Hadoop is written in Java and is not OLAP (online analytical processing). It is used for batch/offline processing and being used by Facebook, Yahoo, Google, Twitter, LinkedIn and many more. Moreover it can be scaled up and down by just adding or removing nodes in the cluster, as per need.
There are 4 major modules in Hadoop. Namely : HDFS, yarn, MapReduce and Common. first, is HDFS (Hadoop distributed File System) for storage, that allows to store data in a small memory block and distributes them across the cluster.
second is YARN, which stands for yet another resource negotiator, it is nothing but a processing unit of Hadoop, which also allocates resources that’s needed for processing task.
Thirdly Hadoop MapReduce – It is a java framework which executes tasks in a parallel manner by distributing it as small blocks across the cluster. the computation takes place in key value pair.
Lastly Common, it is a set of common utilities and libraries which handle other Hadoop modules. It makes sure that the hardware failures are managed by its cluster automatically.

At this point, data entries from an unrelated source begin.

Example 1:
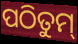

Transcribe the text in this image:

ପଠିତୁମ୍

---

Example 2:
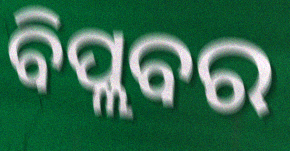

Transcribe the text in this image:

ବିପ୍ଲବର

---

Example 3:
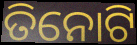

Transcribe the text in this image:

ତିନୋଟି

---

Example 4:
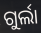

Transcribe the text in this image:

ଗୁର୍ଲା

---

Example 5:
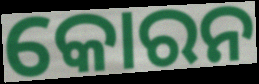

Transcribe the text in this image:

କୋରନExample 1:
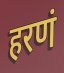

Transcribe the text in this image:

हरणं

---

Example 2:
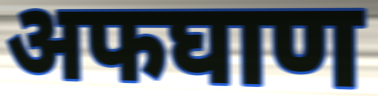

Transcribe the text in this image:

अफघाण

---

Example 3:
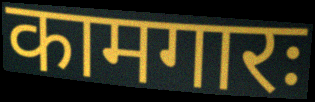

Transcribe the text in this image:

कामगारः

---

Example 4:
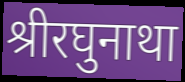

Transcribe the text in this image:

श्रीरघुनाथा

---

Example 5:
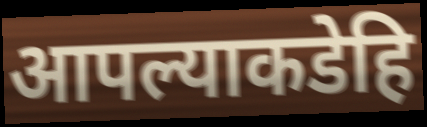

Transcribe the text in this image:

आपल्याकडेहि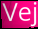
VejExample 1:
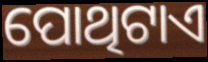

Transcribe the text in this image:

ପୋଥିଟାଏ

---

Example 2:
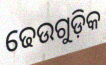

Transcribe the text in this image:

ଢେଉଗୁଡ଼ିକ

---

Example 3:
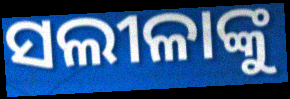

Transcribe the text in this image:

ସଲୀଳାଙ୍କୁ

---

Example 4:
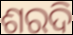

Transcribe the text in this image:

ଶରଦି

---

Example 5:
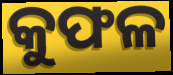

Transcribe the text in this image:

କୁଫଳ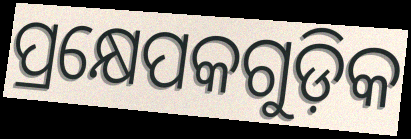
ପ୍ରକ୍ଷେପକଗୁଡ଼ିକ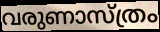
വരുണാസ്ത്രം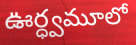
ఊర్ధ్వమూలో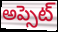
అప్సెట్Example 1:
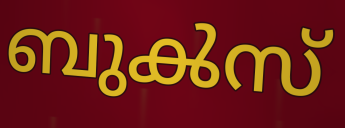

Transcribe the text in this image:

ബുൿസ്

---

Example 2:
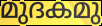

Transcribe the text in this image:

മുദകമു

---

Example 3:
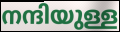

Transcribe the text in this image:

നന്ദിയുള്ള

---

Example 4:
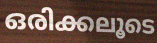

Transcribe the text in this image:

ഒരിക്കലൂടെ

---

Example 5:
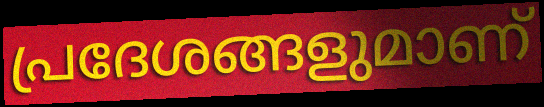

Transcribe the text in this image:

പ്രദേശങ്ങളുമാണ്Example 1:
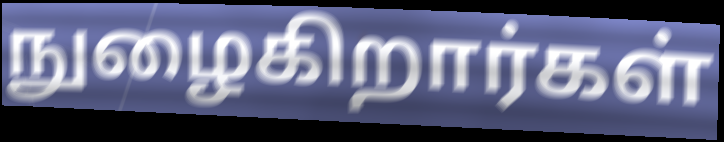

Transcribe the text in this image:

நுழைகிறார்கள்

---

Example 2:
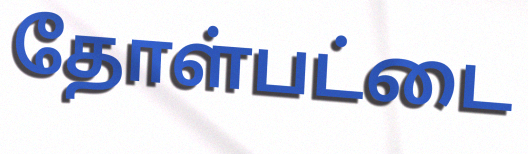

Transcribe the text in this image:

தோள்பட்டை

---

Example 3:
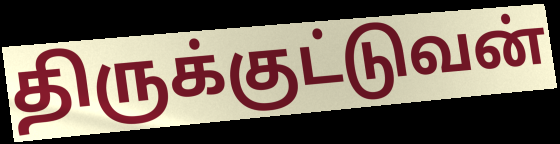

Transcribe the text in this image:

திருக்குட்டுவன்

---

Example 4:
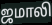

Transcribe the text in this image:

ஜமாலி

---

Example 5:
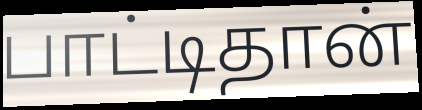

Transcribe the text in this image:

பாட்டிதான்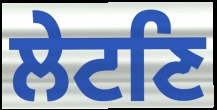
ਲੇਟਣਿ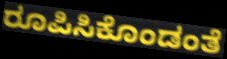
ರೂಪಿಸಿಕೊಂಡಂತೆ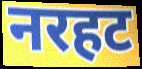
नरहट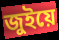
জুইয়েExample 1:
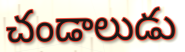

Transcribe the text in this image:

చండాలుడు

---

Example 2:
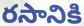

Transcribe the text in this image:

రసానికి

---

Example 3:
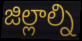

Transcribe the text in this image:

జిల్లాల్ని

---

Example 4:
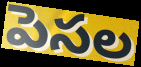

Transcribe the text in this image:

పెసల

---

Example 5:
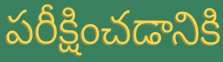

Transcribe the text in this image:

పరీక్షించడానికి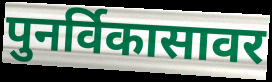
पुनर्विकासावरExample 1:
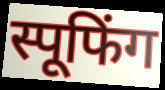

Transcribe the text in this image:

स्पूफिंग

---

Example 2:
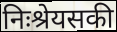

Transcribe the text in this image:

Hadoop was the first technology designed in entirety to handle and manage magnanimous amount of data. There are quite few advantageous features of using Hadoop.
1) It is fast,. it is considered to be very fast as compared to the existing traditional system. In HDFS the data is distributed across the cluster and are mapped which helps in faster retrieval. Even the tools to process the data are often on the same servers, thus reducing the processing time.
2) It is Scalable: Hadoop cluster are scalable, meaning the cluster size can be increased or decreased as per requirement by just adding or removing nodes of the cluster any time we want.
3) It is Cost Effective: it is open source and uses commodity hardware to store data so it really is cost effective as compared to traditional relational database management system.
4) It is Resilient to failure: HDFS has the property with which it can replicate data over the network, so if one node is down or some other network failure happens, then it takes the other copy of data and use it. By default, data are replicated thrice but the replication factor is configurable.